Mr. Morneau resigned from his job this evening.
He seemed to be saying that he will be taking another job “to keep serving Canadians”, namely the Secretary General of the Organisation for Economic Co-operation and Development or OECD (https://www.oecd.org/canada/ ). Maybe he negotiated this deal whilst stepping down as Finance Minister? Or maybe it was a planned career move? Anyhow, best wishes to him now that he stepped down (hoping he learned lessons that will serve him in his new role). This being said, it is a bit strange to see someone promoting a career move whilst resigning.
As also expressed in an earlier post, Bambi thanks him for his long service… minus the WE Charity conflict of interest.
As for Mr. Trudeau, once again, he has the exact same behaviour as in the past (at least he is true to himself): He seemed to have “sacrificed” one of his significant team members to use the translated term of a journalist from Radio-Canada who asked Mr. Morneau a question in French at his press conference this evening.
Mr. Morneau appeared dignified (nervous of course at times, although remarkably calm, diplomatic, and… again dignified).
The sarcastic reaction came fast from Mr. Pierre Poilievre who tweeted the following:
Mr. Poilievre, the clever (and at times funny) Shadow Minister of Finance (Official Opposition) will be having a press conference tomorrow at 11 AM EST.
Bambi is curious to also hear from Mr. Blanchet, BQ leader. As a reminder, he has been calling for the resignation of Mr. Trudeau, Mr. Morneau, and Ms. Telford (the latter, Chief of Staff, may have been involved in yet another conflict of interest).
As for Mr. Trudeau, everyone is expecting he would name Mr. Mark Carney (a solid name) to replace Mr. Morneau.
This being said, how will Mr. Trudeau justify that, 6 days ago only, he told us that he has full confidence in Mr. Morneau?
What happened to that confidence Mr. Trudeau? It is you who should have resigned tonight, not him… or, ideally, both of you (as Bambi posted a while ago).
Of note, one journalist asked Mr. Morneau, did you lose confidence in Mr. Trudeau?
Of course, Mr. Morneau was wise, strategic, and respectful. In all his replies, he used the right words in both languages. Of note, at least tonight, he seemed to be a more reasonable politician than his (former) boss.

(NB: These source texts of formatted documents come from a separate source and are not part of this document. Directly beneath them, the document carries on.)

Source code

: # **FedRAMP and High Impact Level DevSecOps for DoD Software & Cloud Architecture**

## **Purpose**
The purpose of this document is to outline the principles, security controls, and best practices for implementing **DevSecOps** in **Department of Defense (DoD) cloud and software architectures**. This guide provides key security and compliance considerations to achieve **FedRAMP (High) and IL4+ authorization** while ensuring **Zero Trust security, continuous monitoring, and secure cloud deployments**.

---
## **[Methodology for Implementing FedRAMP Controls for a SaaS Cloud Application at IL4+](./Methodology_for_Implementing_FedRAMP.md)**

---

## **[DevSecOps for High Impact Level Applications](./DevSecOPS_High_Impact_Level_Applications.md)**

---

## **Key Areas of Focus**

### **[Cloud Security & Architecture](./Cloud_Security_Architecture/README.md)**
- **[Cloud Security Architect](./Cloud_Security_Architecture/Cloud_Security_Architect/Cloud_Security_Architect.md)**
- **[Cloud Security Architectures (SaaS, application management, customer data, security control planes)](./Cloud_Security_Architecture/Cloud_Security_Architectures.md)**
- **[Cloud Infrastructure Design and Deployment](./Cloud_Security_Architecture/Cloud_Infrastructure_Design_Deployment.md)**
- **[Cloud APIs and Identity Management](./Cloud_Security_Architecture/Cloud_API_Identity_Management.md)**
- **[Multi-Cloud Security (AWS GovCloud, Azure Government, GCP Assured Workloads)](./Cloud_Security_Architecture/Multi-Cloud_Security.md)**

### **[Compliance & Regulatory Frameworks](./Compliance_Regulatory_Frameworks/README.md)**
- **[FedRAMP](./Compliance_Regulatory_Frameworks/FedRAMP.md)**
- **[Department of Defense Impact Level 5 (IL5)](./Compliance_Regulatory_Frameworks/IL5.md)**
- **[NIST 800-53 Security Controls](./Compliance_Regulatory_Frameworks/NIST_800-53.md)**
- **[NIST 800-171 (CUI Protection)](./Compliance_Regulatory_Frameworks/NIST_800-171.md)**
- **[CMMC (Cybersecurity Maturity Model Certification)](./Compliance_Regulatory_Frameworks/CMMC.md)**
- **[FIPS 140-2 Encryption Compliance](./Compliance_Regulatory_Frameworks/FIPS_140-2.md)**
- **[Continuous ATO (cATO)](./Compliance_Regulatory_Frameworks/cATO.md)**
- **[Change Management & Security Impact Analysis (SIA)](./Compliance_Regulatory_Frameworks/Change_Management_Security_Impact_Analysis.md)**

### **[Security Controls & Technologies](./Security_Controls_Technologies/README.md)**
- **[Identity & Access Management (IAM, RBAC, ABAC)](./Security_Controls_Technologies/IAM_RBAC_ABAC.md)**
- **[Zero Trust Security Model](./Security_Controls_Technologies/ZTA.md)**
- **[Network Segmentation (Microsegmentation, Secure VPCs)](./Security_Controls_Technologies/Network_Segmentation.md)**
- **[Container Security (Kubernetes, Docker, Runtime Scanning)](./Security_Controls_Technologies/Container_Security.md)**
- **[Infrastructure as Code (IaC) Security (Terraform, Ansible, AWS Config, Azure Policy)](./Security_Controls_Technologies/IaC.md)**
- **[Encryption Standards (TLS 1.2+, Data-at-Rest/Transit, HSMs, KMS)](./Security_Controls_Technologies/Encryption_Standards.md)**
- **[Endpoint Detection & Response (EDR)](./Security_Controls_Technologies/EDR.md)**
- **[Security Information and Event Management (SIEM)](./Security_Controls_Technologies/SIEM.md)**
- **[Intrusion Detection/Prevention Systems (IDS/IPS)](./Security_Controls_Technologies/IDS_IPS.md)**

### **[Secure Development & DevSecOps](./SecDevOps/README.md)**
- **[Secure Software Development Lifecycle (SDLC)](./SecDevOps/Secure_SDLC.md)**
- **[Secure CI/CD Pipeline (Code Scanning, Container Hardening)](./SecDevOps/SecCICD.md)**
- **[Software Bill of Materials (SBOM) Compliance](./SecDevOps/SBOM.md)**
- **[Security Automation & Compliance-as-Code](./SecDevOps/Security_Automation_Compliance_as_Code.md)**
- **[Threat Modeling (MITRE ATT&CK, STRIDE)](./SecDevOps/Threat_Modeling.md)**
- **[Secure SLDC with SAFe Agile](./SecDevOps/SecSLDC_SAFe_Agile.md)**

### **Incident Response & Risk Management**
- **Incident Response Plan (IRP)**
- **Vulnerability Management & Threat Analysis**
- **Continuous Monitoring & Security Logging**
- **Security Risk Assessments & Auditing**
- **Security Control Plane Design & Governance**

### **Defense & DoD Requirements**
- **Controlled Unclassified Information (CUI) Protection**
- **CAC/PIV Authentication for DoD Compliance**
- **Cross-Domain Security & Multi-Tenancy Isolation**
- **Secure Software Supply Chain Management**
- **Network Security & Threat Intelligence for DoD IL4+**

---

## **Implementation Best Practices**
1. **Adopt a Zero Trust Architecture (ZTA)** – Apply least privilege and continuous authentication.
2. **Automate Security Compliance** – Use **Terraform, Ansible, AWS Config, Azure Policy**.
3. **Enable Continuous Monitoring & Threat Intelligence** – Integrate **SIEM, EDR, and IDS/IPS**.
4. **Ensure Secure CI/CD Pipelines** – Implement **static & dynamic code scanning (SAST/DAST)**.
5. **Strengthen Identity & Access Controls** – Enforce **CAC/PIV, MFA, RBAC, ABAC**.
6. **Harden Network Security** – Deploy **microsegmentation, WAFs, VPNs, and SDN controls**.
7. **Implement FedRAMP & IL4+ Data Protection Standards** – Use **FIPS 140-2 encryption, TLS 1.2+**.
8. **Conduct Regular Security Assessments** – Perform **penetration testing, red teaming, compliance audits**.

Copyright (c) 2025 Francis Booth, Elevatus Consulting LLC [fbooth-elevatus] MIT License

To conclude this post, had Bambi been Mr. Morneau, she would feel relieved not to be closely working with Mr. Trudeau anymore :). Who knows? In reality, these two men may remain united in the “Unis” (We Charity, in French) saga that could follow their reputations longer than they think? Mind you, who knows, they may still closely work together, through future collaborations between the OECD and the government (assuming Trudeau will survive)?!